De opdrachten zijn gemaakt om de leerling meer inzicht te geven in het belang van de bijen voor enerzijds de voedselproductie en anderzijds de biodiversiteit van de planten.
Leerdoel
Leerdoel van de opdrachten is het creëren van bewustzijn van de gevolgen die kunnen optreden wanneer er iets mis is met de bijenstand en wat je er vanuit je beroepspraktijk aan kunt doen.
Kennis
Het opdoen en toepassen van kennis over bijen en hun belang voor enerzijds de voedselproductie en anderzijds de biodiversiteit van de planten.
Vaardigheden
Het helder formuleren van gedachten en ze delen met anderen.
Houding
Inzicht in oorzaak en gevolg van verbanden en afhankelijkheden in de beroepsuitoefening.
Doelgroep
De opdrachten zijn in eerste instantie gemaakt en bedoeld voor leerlingen van de groene mbo-opleidingen Teelt, niveau 2/3 en 4 en Natuur en groene ruimte, niveau 3 en 4. Ze vormen een goede aanvulling op het reguliere aanbod. Daarnaast zijn de opdrachten geschikt voor de sectoren Voeding, Bloem, Design en Plant (opleiding Biologisch dynamisch).

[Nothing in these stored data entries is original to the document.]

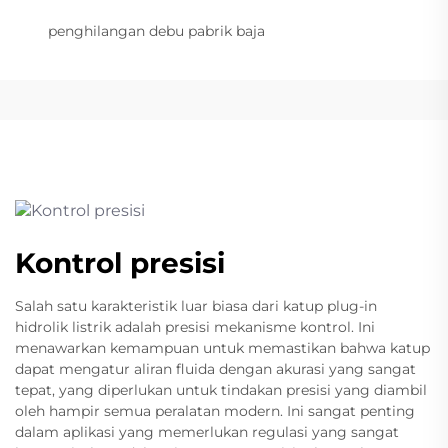
penghilangan debu pabrik baja
Kontrol presisi
Salah satu karakteristik luar biasa dari katup plug-in
hidrolik listrik adalah presisi mekanisme kontrol. Ini
menawarkan kemampuan untuk memastikan bahwa katup
dapat mengatur aliran fluida dengan akurasi yang sangat
tepat, yang diperlukan untuk tindakan presisi yang diambil
oleh hampir semua peralatan modern. Ini sangat penting
dalam aplikasi yang memerlukan regulasi yang sangat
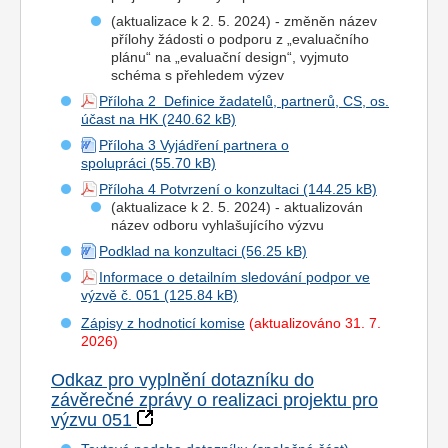
(aktualizace k 2. 5. 2024) - změněn název
přílohy žádosti o podporu z „evaluačního
plánu“ na „evaluační design“, vyjmuto
schéma s přehledem výzev
Příloha 2 Definice žadatelů, partnerů, CS, os.
účast na HK
Příloha 3 Vyjádření partnera o
spolupráci
Příloha 4 Potvrzení o konzultaci
(aktualizace k 2. 5. 2024) - aktualizován
název odboru vyhlašujícího výzvu
Podklad na konzultaci
Informace o detailním sledování podpor ve
výzvě č. 051
Zápisy z hodnoticí komise
(aktualizováno 31. 7.
2026)
Odkaz pro vyplnění dotazníku do
závěrečné zprávy o realizaci projektu pro
výzvu 051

De opdrachten voor ‘De bij in de keten’ sluiten goed aan bij de volgende kerntaken:
Niveau 3 - Kerntaak 1: Voert aanlegwerkzaamheden uit in natuur en leefomgeving;
Niveau 3 - Kerntaak 3: Voert beheerswerkzaamheden uit in bos, natuur en landelijk gebied;
Niveau 4 - Kerntaak 1: Ontwikkelt inrichtings-, onderhouds- en/of beheersplan.

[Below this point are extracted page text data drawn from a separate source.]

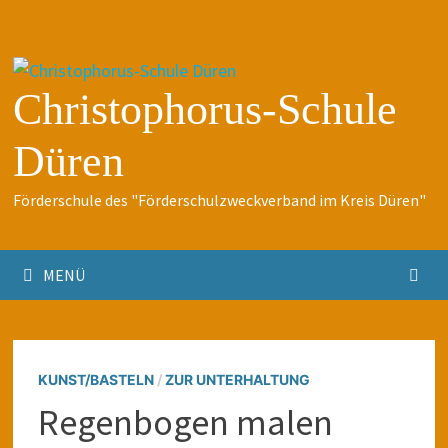
Zum
Inhalt
springen
Christophorus-Schule
Düren
Förderschule des "Förderschulzweckverband im Kreis Düren"
MENÜ
KUNST/BASTELN
/
ZUR UNTERHALTUNG
Regenbogen malen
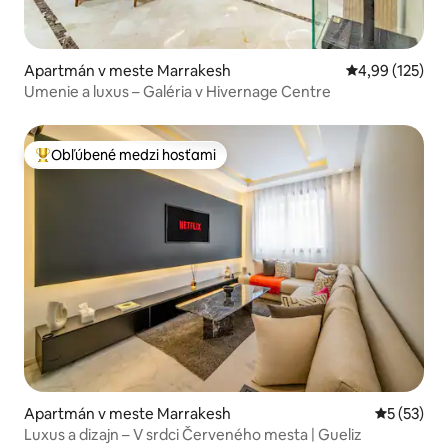
Apartmán v meste Marrakesh
Priemerné ohod
4,99 (125)
Umenie a luxus – Galéria v Hivernage Centre
Obľúbené medzi hosťami
Najobľúbenejšie medzi hosťami
Apartmán v meste Marrakesh
Priemerné 
5 (53)
Luxus a dizajn – V srdci Červeného mesta | Gueliz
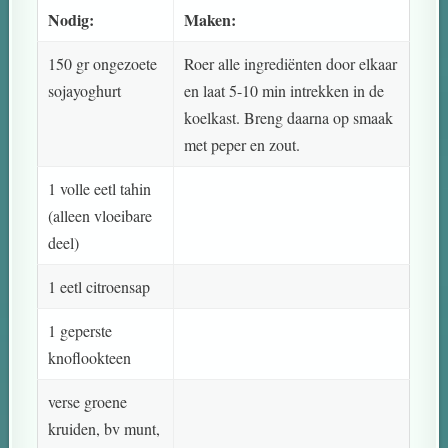
Nodig:
Maken:
150 gr ongezoete
Roer alle ingrediënten door elkaar
sojayoghurt
en laat 5-10 min intrekken in de
koelkast. Breng daarna op smaak
met peper en zout.
1 volle eetl tahin
(alleen vloeibare
deel)
1 eetl citroensap
1 geperste
knoflookteen
verse groene
kruiden, bv munt,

De opdrachten voor ‘De bij als werknemer’ sluiten aan bij de volgende kerntaken:
Niveau 2 - Kerntaak 1: Teelt product/gewas;
Niveau 3 - Kerntaak 1: Teelt product/gewas;
Niveau 4 - Kerntaak 1: Teelt product/gewas.
Gebruik van het arrangement
Belangrijk voor het leerproces is de reflectie bij de opdrachten. Let erop dat dit onderdeel van de opdracht plaatsvindt en niet overgeslagen wordt.